*** Begin section ***

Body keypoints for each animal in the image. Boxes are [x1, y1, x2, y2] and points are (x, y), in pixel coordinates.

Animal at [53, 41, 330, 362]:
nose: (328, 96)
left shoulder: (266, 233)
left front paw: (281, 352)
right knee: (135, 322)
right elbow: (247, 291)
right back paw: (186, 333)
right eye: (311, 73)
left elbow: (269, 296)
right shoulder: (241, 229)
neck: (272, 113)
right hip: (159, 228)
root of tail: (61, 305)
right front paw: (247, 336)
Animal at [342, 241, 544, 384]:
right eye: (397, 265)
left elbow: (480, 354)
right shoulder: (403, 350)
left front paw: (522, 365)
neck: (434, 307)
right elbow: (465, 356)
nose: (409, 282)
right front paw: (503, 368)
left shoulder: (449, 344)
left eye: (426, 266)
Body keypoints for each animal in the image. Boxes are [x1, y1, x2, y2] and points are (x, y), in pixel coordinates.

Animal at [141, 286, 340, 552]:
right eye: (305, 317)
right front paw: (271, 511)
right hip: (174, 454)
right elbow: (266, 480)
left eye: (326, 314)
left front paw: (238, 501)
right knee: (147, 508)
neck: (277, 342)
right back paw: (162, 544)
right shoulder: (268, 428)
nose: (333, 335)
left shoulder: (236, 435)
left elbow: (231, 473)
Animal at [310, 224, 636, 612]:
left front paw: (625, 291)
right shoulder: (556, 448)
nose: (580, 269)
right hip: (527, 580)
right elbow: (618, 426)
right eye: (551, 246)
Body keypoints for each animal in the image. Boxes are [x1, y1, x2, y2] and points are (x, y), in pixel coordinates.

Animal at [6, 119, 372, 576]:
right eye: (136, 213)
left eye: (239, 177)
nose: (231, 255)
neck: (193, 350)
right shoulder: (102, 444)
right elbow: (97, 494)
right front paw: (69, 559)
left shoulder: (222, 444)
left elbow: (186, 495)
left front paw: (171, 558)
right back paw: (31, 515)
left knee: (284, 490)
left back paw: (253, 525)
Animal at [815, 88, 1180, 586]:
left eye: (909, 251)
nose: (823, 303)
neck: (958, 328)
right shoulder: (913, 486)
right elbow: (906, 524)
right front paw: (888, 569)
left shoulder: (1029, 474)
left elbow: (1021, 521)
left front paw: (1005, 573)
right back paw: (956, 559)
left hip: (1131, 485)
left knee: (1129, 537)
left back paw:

*** End section ***

- _Aim of the task_
If a line in the listing has "front" in it, report that line.

- _Written response_
left front paw: (281, 352)
right front paw: (247, 336)
left front paw: (522, 365)
right front paw: (503, 368)
right front paw: (271, 511)
left front paw: (238, 501)
left front paw: (625, 291)
right front paw: (69, 559)
left front paw: (171, 558)
right front paw: (888, 569)
left front paw: (1005, 573)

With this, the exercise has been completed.